── Data excerpts ──
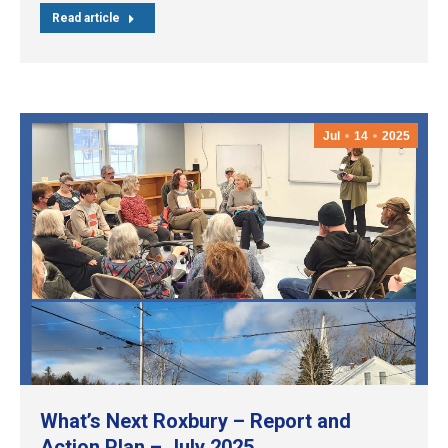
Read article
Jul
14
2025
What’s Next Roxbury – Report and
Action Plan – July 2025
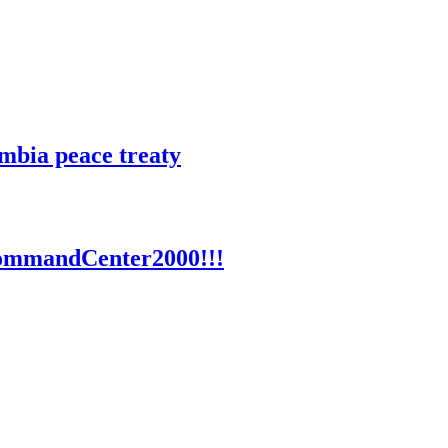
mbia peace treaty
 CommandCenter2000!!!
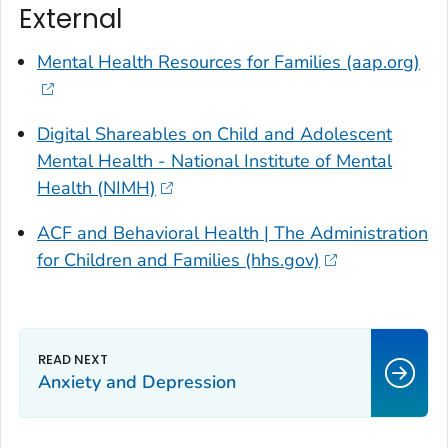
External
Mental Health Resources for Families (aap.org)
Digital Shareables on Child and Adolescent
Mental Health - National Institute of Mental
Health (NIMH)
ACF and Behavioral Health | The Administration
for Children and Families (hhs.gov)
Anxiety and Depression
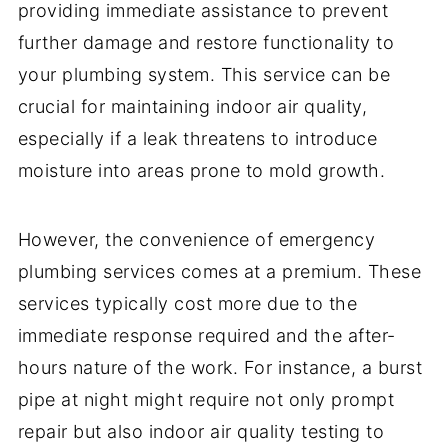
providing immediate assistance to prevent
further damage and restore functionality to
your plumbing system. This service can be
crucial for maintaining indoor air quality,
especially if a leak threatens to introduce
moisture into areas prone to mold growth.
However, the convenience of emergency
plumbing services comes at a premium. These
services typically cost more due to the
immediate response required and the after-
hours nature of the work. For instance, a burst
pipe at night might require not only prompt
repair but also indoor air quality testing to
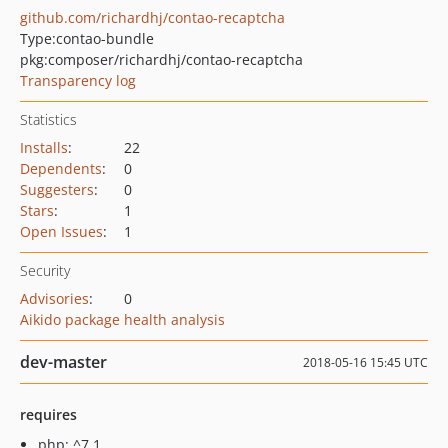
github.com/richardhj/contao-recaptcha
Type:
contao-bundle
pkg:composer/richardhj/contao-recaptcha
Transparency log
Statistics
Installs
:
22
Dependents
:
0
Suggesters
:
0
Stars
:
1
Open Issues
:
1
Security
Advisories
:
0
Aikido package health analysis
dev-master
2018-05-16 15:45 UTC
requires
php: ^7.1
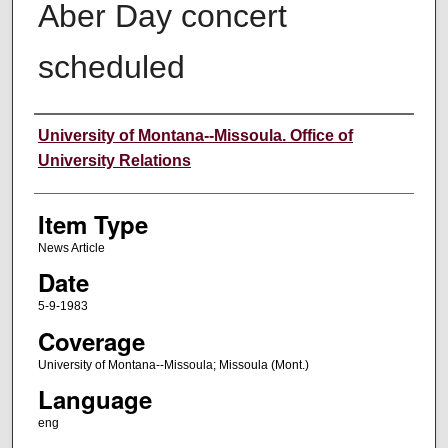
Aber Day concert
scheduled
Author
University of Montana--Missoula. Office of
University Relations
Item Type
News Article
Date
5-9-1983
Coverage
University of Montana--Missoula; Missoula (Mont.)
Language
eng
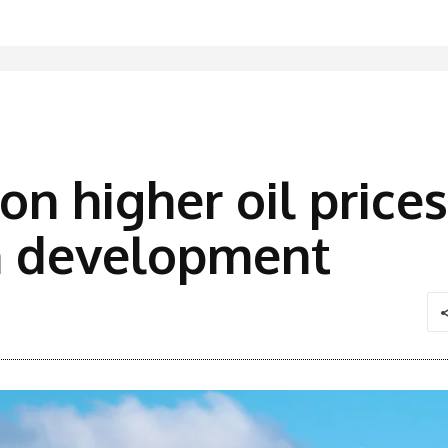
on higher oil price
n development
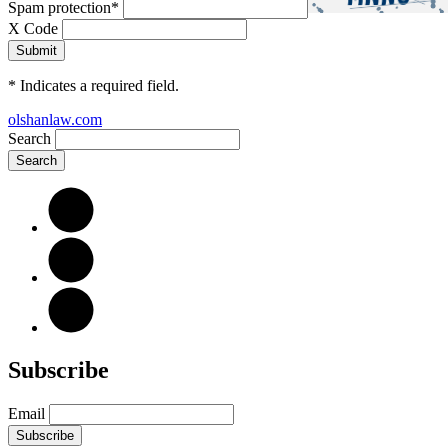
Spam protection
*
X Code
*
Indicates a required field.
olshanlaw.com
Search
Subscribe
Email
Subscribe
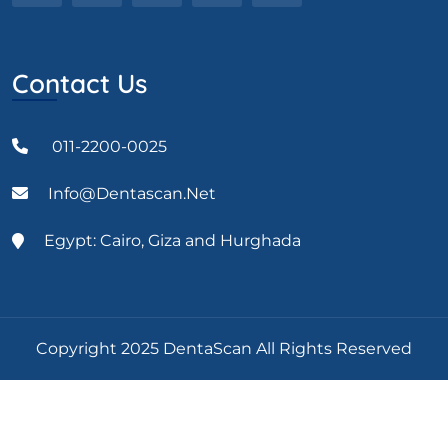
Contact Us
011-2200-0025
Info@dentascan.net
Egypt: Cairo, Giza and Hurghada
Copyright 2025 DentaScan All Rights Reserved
───
* Action item
Report every line in the data that holds "plumbing", copying each one.

* Problem solution
your plumbing system. This service can be
plumbing services comes at a premium. These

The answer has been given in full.